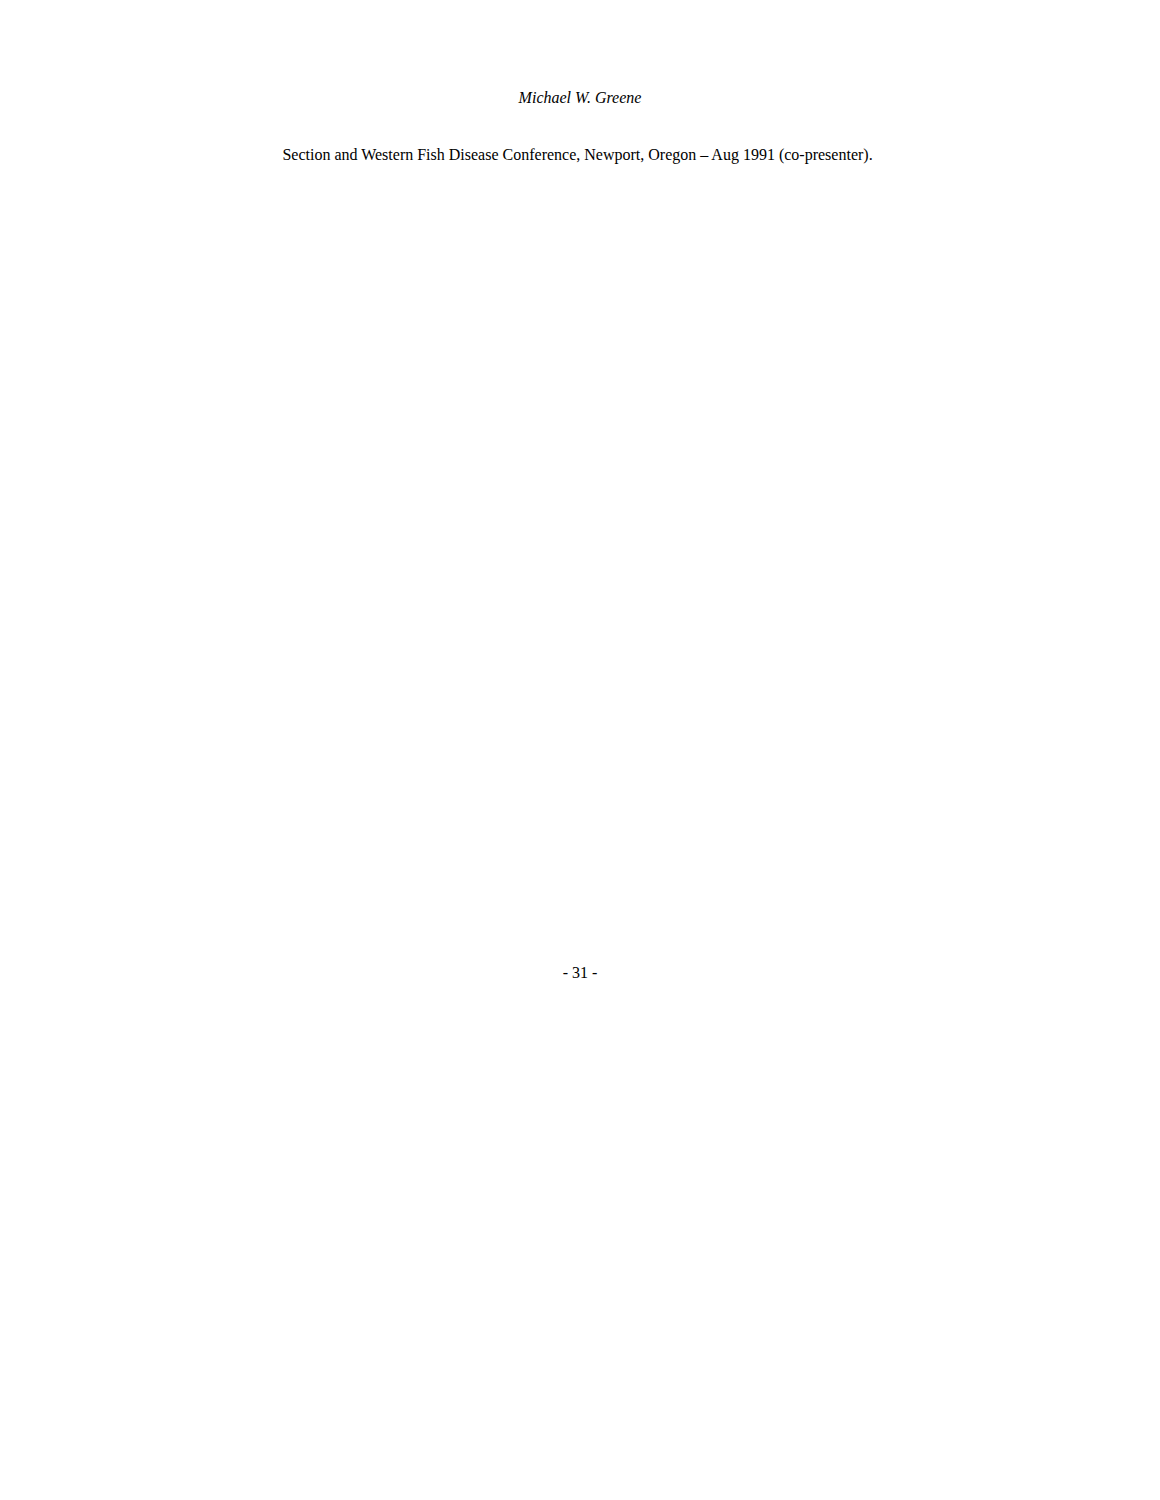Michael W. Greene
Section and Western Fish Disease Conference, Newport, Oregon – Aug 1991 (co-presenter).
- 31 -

● ● ● ●

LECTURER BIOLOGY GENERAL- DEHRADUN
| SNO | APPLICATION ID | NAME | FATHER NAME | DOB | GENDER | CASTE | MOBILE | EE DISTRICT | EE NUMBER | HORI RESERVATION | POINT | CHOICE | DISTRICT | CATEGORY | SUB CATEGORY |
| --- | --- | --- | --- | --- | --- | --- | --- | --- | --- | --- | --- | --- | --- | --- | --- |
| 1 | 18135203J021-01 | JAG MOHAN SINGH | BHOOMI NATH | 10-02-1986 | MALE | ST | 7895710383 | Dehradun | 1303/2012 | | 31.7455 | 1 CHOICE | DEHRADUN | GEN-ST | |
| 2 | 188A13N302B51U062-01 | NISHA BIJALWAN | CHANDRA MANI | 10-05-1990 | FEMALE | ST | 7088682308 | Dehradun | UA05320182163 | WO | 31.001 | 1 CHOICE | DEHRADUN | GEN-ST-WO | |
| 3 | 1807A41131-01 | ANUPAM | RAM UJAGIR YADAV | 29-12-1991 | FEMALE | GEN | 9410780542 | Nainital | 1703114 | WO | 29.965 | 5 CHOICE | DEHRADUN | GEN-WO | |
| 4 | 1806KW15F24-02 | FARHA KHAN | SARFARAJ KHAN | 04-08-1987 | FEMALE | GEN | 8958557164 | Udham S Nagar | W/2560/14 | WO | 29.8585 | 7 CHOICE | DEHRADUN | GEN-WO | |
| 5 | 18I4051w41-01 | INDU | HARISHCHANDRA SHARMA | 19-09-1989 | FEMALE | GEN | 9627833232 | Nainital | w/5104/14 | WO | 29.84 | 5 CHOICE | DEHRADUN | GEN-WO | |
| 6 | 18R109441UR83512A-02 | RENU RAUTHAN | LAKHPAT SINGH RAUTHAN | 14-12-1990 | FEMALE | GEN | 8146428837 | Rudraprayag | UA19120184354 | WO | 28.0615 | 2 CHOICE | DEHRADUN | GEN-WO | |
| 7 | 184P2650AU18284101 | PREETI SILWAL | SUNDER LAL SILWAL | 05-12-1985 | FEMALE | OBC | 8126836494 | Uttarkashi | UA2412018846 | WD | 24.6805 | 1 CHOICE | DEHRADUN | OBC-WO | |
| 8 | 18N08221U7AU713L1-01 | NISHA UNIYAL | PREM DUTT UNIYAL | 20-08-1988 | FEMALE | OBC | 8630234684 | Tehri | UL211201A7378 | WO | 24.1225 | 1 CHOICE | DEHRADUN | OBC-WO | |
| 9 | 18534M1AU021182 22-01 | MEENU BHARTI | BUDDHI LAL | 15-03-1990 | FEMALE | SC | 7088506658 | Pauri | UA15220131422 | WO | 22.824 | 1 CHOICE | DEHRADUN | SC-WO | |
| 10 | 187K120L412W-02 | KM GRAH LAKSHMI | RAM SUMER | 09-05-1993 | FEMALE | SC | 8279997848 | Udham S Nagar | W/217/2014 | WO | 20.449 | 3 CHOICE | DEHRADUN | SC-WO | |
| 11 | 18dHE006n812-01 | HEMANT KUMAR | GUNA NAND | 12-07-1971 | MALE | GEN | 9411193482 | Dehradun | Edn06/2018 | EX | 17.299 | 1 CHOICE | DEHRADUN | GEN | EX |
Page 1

● ● ● ●

WHAT TO DO:
Could you reproduce exactly the lines of the entries above, from the one with "1 CHOICE | DEHRADUN | SC-WO | |" through the one with "3 CHOICE | DEHRADUN | SC-WO | |", and nothing else?

ANSWER TO THIS PROBLEM:
| 9 | 18534M1AU021182 22-01 | MEENU BHARTI | BUDDHI LAL | 15-03-1990 | FEMALE | SC | 7088506658 | Pauri | UA15220131422 | WO | 22.824 | 1 CHOICE | DEHRADUN | SC-WO | |
| 10 | 187K120L412W-02 | KM GRAH LAKSHMI | RAM SUMER | 09-05-1993 | FEMALE | SC | 8279997848 | Udham S Nagar | W/217/2014 | WO | 20.449 | 3 CHOICE | DEHRADUN | SC-WO | |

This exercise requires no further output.